Deutschlands bester Eishockeyspieler, Leon Draisaitl, will im Trikot des deutschen Nationalteams 2022 seinen Olympiatraum leben. Foto: imgao-images/Peter Schatz

Die wahrscheinliche Olympia-Rückkehr löste bei vielen NHL-Superstars fast mehr Vorfreude aus als der angekündigte Saison-Wiederbeginn am 1. August. Nicht nur Deutschlands Weltklasse-Stürmer Leon Draisaitl war am Wochenende außer sich vor Freude, als das neue Tarifabkommen in der nordamerikanischen Eishockey-Liga feststand. Denn das beinhaltet für den derzeit als weltbesten Spieler gehandelten 24-Jährigen die Aussicht auf Erfüllung eines Lebenstraums: Seine erste Olympia-Teilnahme überhaupt.

"Bei den Olympischen Spielen für Deutschland zu spielen, wäre das Größte für mich", sagte der aktuell erfolgreichste NHL-Scorer von den Edmonton Oilers. Er kämpft vom 1. August an auch um den Stanley Cup, nachdem die NHL wegen der Corona-Pandemie monatelang pausieren musste. Die Aussicht auf Olympia 2022 in Peking und 2026 in Mailand und Cortina d'Ampezzo indes ist für Draisail noch einmal etwas ganz Besonderes. "Es ist der Traum eines jeden Sportlers, das einmal miterleben zu dürfen", sagte Draisaitl, der Deutschlands größten Eishockey-Triumph mit dem sensationellen Olympia-Silber 2018 in Pyeongchang wegen der Nichtteilnahme der NHL-Spieler verpasst hatte.

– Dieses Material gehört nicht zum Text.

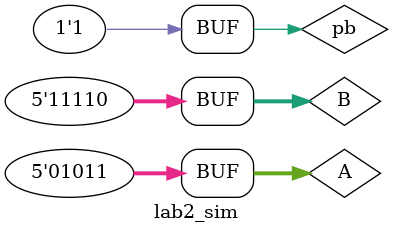
<source format=v>
`timescale 1ns / 1ps


module lab2_sim(
    );
    
    reg [4:0] A, B;
    reg pb;
    wire [4:0] S;
    wire [3:0] an;
    wire [7:0] seg;
    
    lab2 sim(A, B, pb, S, an, seg);
    
    initial begin
        A = 5'b10001; B = 5'b01001; pb = 0; #10;
        A = 5'b10011; B = 5'b01101; pb = 0; #10;
        A = 5'b01111; B = 5'b01111; pb = 0; #10;
        A = 5'b01110; B = 5'b01011; pb = 1; #10;
        A = 5'b00011; B = 5'b11111; pb = 1; #10;
        A = 5'b01011; B = 5'b11110; pb = 1; #10;
    end
    
endmodule

</source>
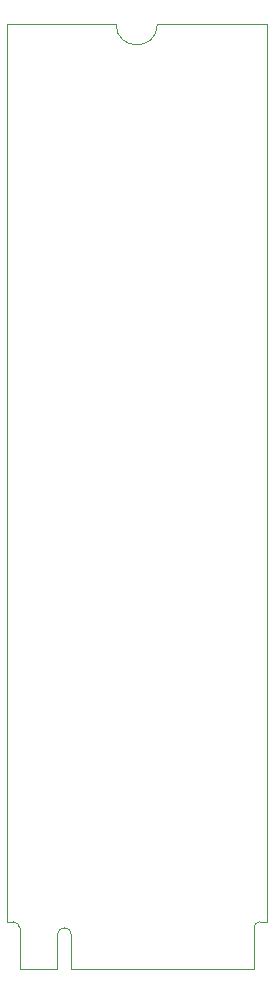
<source format=gbr>
%TF.GenerationSoftware,KiCad,Pcbnew,8.0.6*%
%TF.CreationDate,2024-11-27T00:56:58+01:00*%
%TF.ProjectId,M2SmartHome,4d32536d-6172-4744-986f-6d652e6b6963,rev?*%
%TF.SameCoordinates,Original*%
%TF.FileFunction,Profile,NP*%
%FSLAX46Y46*%
G04 Gerber Fmt 4.6, Leading zero omitted, Abs format (unit mm)*
G04 Created by KiCad (PCBNEW 8.0.6) date 2024-11-27 00:56:58*
%MOMM*%
%LPD*%
G01*
G04 APERTURE LIST*
%TA.AperFunction,Profile*%
%ADD10C,0.050000*%
%TD*%
G04 APERTURE END LIST*
D10*
X93750000Y-86000000D02*
G75*
G02*
X90250000Y-86000000I-1750000J0D01*
G01*
X103000000Y-86000000D02*
X93750000Y-86000000D01*
X81000000Y-86000000D02*
X90250000Y-86000000D01*
X103000000Y-162000000D02*
X103000000Y-86000000D01*
X81000000Y-162000000D02*
X81000000Y-86000000D01*
%TO.C,J1*%
X81000000Y-162000000D02*
X81575000Y-162000000D01*
X82075000Y-162500000D02*
X82075000Y-166000000D01*
X82075000Y-166000000D02*
X85275000Y-166000000D01*
X85275000Y-166000000D02*
X85275000Y-163100000D01*
X86475000Y-163100000D02*
X86475000Y-166000000D01*
X86475000Y-166000000D02*
X92000000Y-166000000D01*
X92000000Y-166000000D02*
X101925000Y-166000000D01*
X101925000Y-166000000D02*
X101925000Y-162500000D01*
X102425000Y-162000000D02*
X103000000Y-162000000D01*
X81575000Y-162000000D02*
G75*
G02*
X82075000Y-162500000I-1J-500001D01*
G01*
X85275000Y-163100000D02*
G75*
G02*
X86475000Y-163100000I600000J0D01*
G01*
X101925000Y-162500000D02*
G75*
G02*
X102425000Y-162000000I500000J0D01*
G01*
%TD*%
M02*

</source>
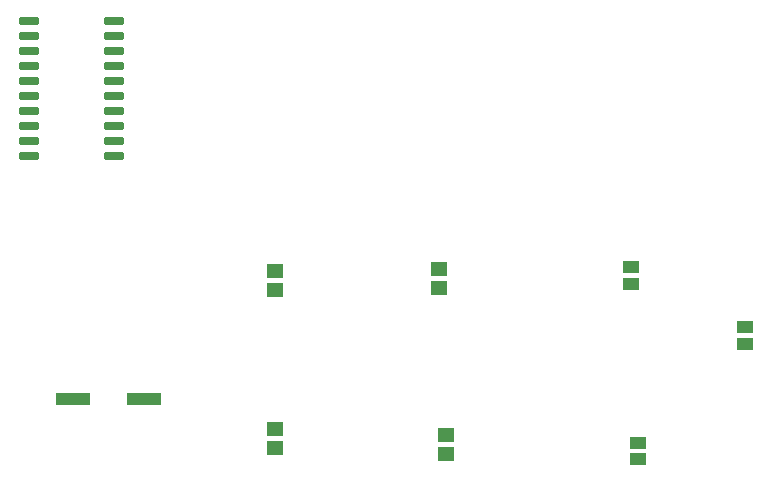
<source format=gtp>
G04*
G04 #@! TF.GenerationSoftware,Altium Limited,Altium Designer,23.2.1 (34)*
G04*
G04 Layer_Color=8421504*
%FSLAX25Y25*%
%MOIN*%
G70*
G04*
G04 #@! TF.SameCoordinates,BF209CEF-B3CD-4BDF-936B-CE2084C87205*
G04*
G04*
G04 #@! TF.FilePolarity,Positive*
G04*
G01*
G75*
%ADD15R,0.11417X0.04331*%
%ADD16R,0.05733X0.05136*%
G04:AMPARAMS|DCode=17|XSize=23.62mil|YSize=64.96mil|CornerRadius=2.01mil|HoleSize=0mil|Usage=FLASHONLY|Rotation=90.000|XOffset=0mil|YOffset=0mil|HoleType=Round|Shape=RoundedRectangle|*
%AMROUNDEDRECTD17*
21,1,0.02362,0.06095,0,0,90.0*
21,1,0.01961,0.06496,0,0,90.0*
1,1,0.00402,0.03047,0.00980*
1,1,0.00402,0.03047,-0.00980*
1,1,0.00402,-0.03047,-0.00980*
1,1,0.00402,-0.03047,0.00980*
%
%ADD17ROUNDEDRECTD17*%
%ADD18R,0.05339X0.04349*%
D15*
X189689Y80500D02*
D03*
X213311D02*
D03*
D16*
X257000Y123153D02*
D03*
Y116847D02*
D03*
X314000Y62347D02*
D03*
Y68653D02*
D03*
X311500Y123805D02*
D03*
Y117500D02*
D03*
X257000Y70653D02*
D03*
Y64347D02*
D03*
D17*
X174728Y206500D02*
D03*
Y201500D02*
D03*
Y196500D02*
D03*
Y191500D02*
D03*
Y186500D02*
D03*
Y181500D02*
D03*
Y176500D02*
D03*
Y171500D02*
D03*
Y166500D02*
D03*
Y161500D02*
D03*
X203272Y206500D02*
D03*
Y201500D02*
D03*
Y196500D02*
D03*
Y191500D02*
D03*
Y186500D02*
D03*
Y181500D02*
D03*
Y176500D02*
D03*
Y171500D02*
D03*
Y166500D02*
D03*
Y161500D02*
D03*
D18*
X413500Y98982D02*
D03*
Y104500D02*
D03*
X378000Y60500D02*
D03*
Y66018D02*
D03*
X375500Y118982D02*
D03*
Y124500D02*
D03*
M02*

</source>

Es geht nur noch um Versicherungsfragen

Nun aber will die weltbeste Liga ihre Profis wieder an Winterspielen teilnehmen lassen. Das muss noch endgültig mit dem Internationalen Olympischen Komitee (IOC) und dem Weltverband IIHF ausgehandelt werden. Doch gilt dies nur als Formsache. "Nein, ich denke, da ist nichts, was diesen Deal noch gefährden würde", sagte IIHF-Präsident René Fasel. Auch das IOC dürfte kein Interesse daran haben, das Spektakel der Eishockey-Millionäre als größte Olympia-Attraktion zu blockieren.

Somit verkündete die NHL bereits gewohnt selbstbewusst: "Die NHL-Spieler kehren zu den Olympischen Winterspielen 2022 und 2026 zurück." Als "letzte Hürden" benannte der Präsident des Deutschen Eishockey-Bundes (DEB), Franz Reindl, finanzielle Aspekte: "Jetzt geht es in den Gesprächen um dringliche Themen wie die Versicherungen, Anreise und Unterbringung", sagte Reindl, der als möglicher neuer IIHF-Präsident gilt.

Es wäre das beste Turnier seit Jahren

Bundestrainer Toni Söderholm

2018 hatten die mächtigen NHL-Teambesitzer eine Olympia-Teilnahme der weltbesten Spieler verhindert. Zu groß seien die finanziellen Einbußen durch die Olympia-Pause, zu uninteressant schien der südkoreanische Markt. Ein Fehler, wie sich im Nachhinein erwies. Der Imageverlust für die weltbeste Liga, erstmals seit den Winterspielen 1994 keine Spieler zu Olympia zu schicken, war immens.

Hinzu kam die Schmach für das Eishockey-Mutterland Kanada, das beim 3:4 im als "Jahrhundertspiel" gepriesenen Halbfinale von Pyeongchang vom DEB-Team über weiter Strecken vorgeführt wurde. Dass der neunfache Olympiasieger in Peking in Bestbesetzung aufs Eis gehen wird, gilt als Prestigesache. "Sportlich wäre es ganz klar das beste Turnier seit Jahren, Eishockey auf dem absolut höchstmöglichen Niveau. Es wäre einfach großartig für alle Beteiligten", sagte Bundestrainer Toni Söderholm, der die Chance erhält, die beste deutsche Auswahl der Historie zu coachen. In den vergangenen Jahren ist die deutsche Qualität in Nordamerika enorm gestiegen. Im besten Fall könnte Söderhölm 2022 drei komplette NHL-Blöcke aufbieten.